Federal programs that support expanded fossil fuel development would receive increased funding under a $4.4 trillion budget proposal for fiscal year (FY) 2019, as the Trump administration looks to continue “energy dominance” policies designed to make the U.S. a net energy exporter by 2026.

But in an illustration of the disparate spending priorities between the executive and legislative branches — made even more apparent after Congress agreed to a two-year, $400 billion spending bill last week — the White House also released a 26-page addendum on Monday, outlining its vision for an additional $540 billion in non-defense discretionary spending.

The 160-page budget plan, officially “Efficient, Effective, Accountable: An American Budget,” calls for allocating $29 billion to the Department of Energy (DOE), $11.3 billion to the Department of Interior (DOI), and $5.4 billion to the Environmental Protection Agency (EPA) in FY 2019. All three agencies would receive additional money from the addendum: $1.53 billion for the DOE, $339 million for the DOI, and $724 million for the EPA.

Research and development (R&D) for fossil fuels at the DOE was a high priority for the White House, as shown by the combined $30.6 billion under the budget plan and the addendum.

While the original budget called for providing more than $300 million for R&D at the DOE’s Office of Fossil Energy “to support national laboratory research on clean, efficient fossil fuels and systems, and bolster early-stage critical materials R&D,” the addendum tacked on another $200 million for the office to conduct research “of clean coal technologies.”

DOE Secretary Rick Perry said the department is “prioritizing the acceleration of transformative early-stage R&D, relying on our world-class national labs. This will advance everything from new clean energy technologies to supercomputing.”

At the DOI, the department would receive a combined $11.7 billion for FY 2019 from the budget plan and the addendum. Of the total, $792 million would be devoted to energy matters, including $233 million for onshore oil, natural gas and coal leasing programs, and $348 million for offshore development.

Specifically, the White House proposed giving $1 billion to the DOI’s Bureau of Land Management (BLM), including $137.2 million “to strengthen overall program capacity, improve management, and expedite permitting to facilitate increased environmentally responsible energy development.” The BLM allocation includes $9.5 million to establish a competitive leasing program in Alaska’s 1002 Area, which was officially opened to development with passage of a $1.5 trillion comprehensive tax reform bill last December.

In an effort to make additional tracts in Alaska and New Mexico attractive to oil and gas leasing, the BLM would be given $1.8 million to expedite processing of permits and requests for rights-of-way for associated infrastructure.

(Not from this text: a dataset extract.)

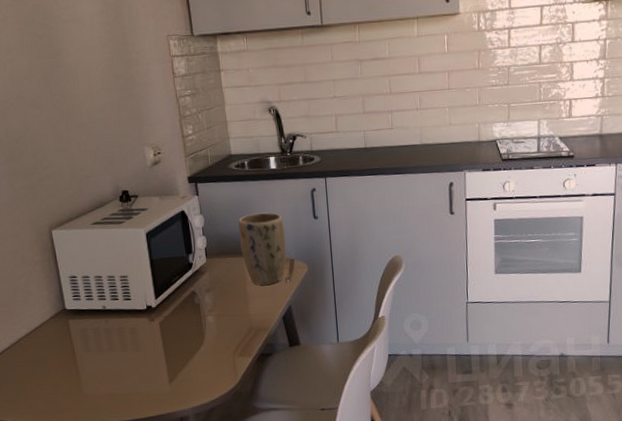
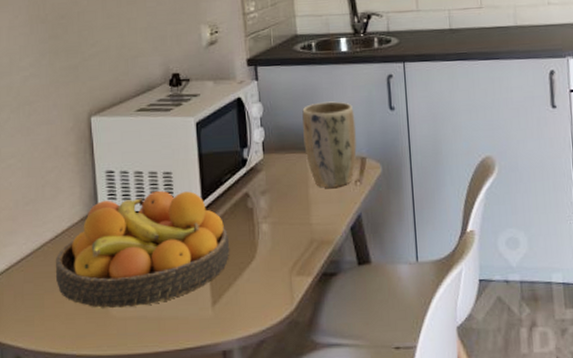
fruit bowl: none [32,291,182,389] -> present [56,190,230,309]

Another $1.2 million would go toward enhancing BLM oil and gas management in New Mexico by centralizing reservoir management function.

Another DOI agency, the Bureau of Ocean Energy Management (BOEM), would receive $179.3 million, including $61.8 million for conventional energy development and $9.4 million to update BOEM’s five-year Outer Continental Shelf Oil and Gas Leasing Program for 2019-2014.

“These resources will enable BOEM to conduct the necessary analyses and studies for areas under consideration, outreach and coordination with stakeholders, comment review and analysis; and fund lease sale [National Environmental Policy Act] assessments,” the DOI said.

The White House called for the elimination of a climate change program at the EPA, as well as the distribution of grants to the states for environmental priorities.

The EPA would receive about $6.15 billion under the budget proposal and addendum. Of that total, $597 million would go toward the agency’s categorical grant portfolio, including $27 million for so-called “multi-purpose grants.”

“States have long sought flexibility to direct grant resources to their individual priorities, rather than receiving funding only through grants dedicated to specific programs,” the White House’s Office of Management and Budget (OMB) said. Under the grant system, states “would be able to spend this funding on any statutorily mandated delegated duty. This proposal would enable each state to set its own environmental priorities and quickly respond to new threats as they arise.”

Under the EPA’s proposed budget, funding for the agency’s Underground Injection Control grant program would be cut by about one-third, from $10.6 million enacted in FY 2017 to just under $7 million in FY 2019. The agency’s Underground Storage Tanks grant program, which totaled about $1.48 million in FY 2017, would be eliminated.

The OMB added that funding for EPA’s Climate Change Research and Partnership Programs would cease, as the EPA “refocuses” on its “core mission.”


In a note to clients Monday, ClearView Energy Partners LLC said Trump’s budget proposal has “little chance of surviving” since Republicans only enjoy a 51-49 advantage in the Senate, well short of the 60-vote threshold needed to avoid a filibuster from Democrats.

“We regard these proposed top-line cuts as largely symbolic,” ClearView said. “In any case, Congressional appropriators have yet to finalize their FY 2018 spending packages.”

Still, Randall Luthi, president of the National Ocean Industries Association, called Trump’s budget “a forward thinking…proposal to enable industry to evaluate and explore for offshore energy resources safely while protecting the environment.

“The framework is a win-win for America. Offshore energy is an investment, not an ATM, and this budget recognizes that distinction.”